First there was her
"I'll just try to keep Tina Fey in business" and
now she wants to mock Ms Fey herself? Up yours, Sarah Palin. You're a Class-A moron and you can eat my poo. So
there. ("I want to be done playing this lady by November 5." YES PLZ.
Except that would stop the lulz, but.)
Also,
this ad. So many awesome people.

I love the fact that the
Vegemite Census ads declare that it's what "the nation
needs to know". Financial crisis? Pfft. Just as long as I know whether you're a wormer or a streaker, o'course.

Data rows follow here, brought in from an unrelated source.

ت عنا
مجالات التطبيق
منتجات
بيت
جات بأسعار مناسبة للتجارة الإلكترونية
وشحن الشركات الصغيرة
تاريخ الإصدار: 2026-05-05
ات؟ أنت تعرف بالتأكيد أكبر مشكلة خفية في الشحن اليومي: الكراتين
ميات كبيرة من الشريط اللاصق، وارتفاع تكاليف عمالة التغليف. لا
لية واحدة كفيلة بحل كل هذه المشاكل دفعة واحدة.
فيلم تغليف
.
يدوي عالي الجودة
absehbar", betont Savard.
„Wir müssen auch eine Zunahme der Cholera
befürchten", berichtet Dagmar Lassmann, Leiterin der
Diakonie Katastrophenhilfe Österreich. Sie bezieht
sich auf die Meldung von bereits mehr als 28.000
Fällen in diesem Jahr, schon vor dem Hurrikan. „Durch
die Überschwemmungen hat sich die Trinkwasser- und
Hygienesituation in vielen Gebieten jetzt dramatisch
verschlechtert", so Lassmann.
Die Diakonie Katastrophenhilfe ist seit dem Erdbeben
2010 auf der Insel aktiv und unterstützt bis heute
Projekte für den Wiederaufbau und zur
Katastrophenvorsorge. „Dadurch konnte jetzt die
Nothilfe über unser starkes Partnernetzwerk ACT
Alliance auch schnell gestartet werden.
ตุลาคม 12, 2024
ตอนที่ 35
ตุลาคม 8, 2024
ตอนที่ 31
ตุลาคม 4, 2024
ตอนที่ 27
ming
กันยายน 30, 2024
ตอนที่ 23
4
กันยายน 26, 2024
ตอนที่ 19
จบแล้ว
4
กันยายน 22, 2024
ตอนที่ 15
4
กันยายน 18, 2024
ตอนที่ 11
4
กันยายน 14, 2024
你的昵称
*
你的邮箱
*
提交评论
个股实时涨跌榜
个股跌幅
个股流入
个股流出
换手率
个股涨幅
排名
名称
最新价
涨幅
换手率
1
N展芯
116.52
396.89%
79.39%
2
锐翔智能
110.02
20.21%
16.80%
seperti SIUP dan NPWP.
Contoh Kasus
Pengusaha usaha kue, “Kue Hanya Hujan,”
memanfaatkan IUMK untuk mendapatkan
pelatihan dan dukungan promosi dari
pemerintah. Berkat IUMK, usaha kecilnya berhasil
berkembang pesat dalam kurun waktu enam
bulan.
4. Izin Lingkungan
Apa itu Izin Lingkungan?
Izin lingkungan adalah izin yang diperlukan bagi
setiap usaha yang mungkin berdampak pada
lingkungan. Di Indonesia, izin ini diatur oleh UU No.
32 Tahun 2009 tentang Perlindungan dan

Oh, I bet you Sarah Wayne Callies is
so enjoying having sekritly coerced PBHQ into giving her all these smokin' wardrobe changes. OUT WITH THE HOODIES I TELL YOU.

Aww. They dedicated last night's
Spicks & Specks behind-the-scenes episode to Rob Guest. And the show - gold! I love Geoffrey Rush: "Thank you, Godfather!"
GUH. Dear Universe/God/The Powers That Be, please find me one perhaps twenty years younger. Not because I wouldn't want him "just as he is", but then people might think he's some sort of predator and I wouldn't want that. That is all. Love, me.

And I've stolen this from
hollywoodgrrl because she's funky like that. (Sorry for all the Palin-ness in this entry, but it can't be helped, it brings the lulz.)
SERIOUSLY YOU GUYS, I WOULD SEE THAT. Then they should turn it into a musical - because just like the Beaconsfield miners and Shane Warne, that's when you know you've made it.

This be the all-important weekly Cooper and Violet - well,
Private Practice - flail party BECAUSE OH, THIS SHOW.
( It's a defatulator? )I KNOW THIS WAS SUPER-SUPER LONG AND I'M SORRYYYY. I'll give you all cookies just because? Okay, then. Over and out.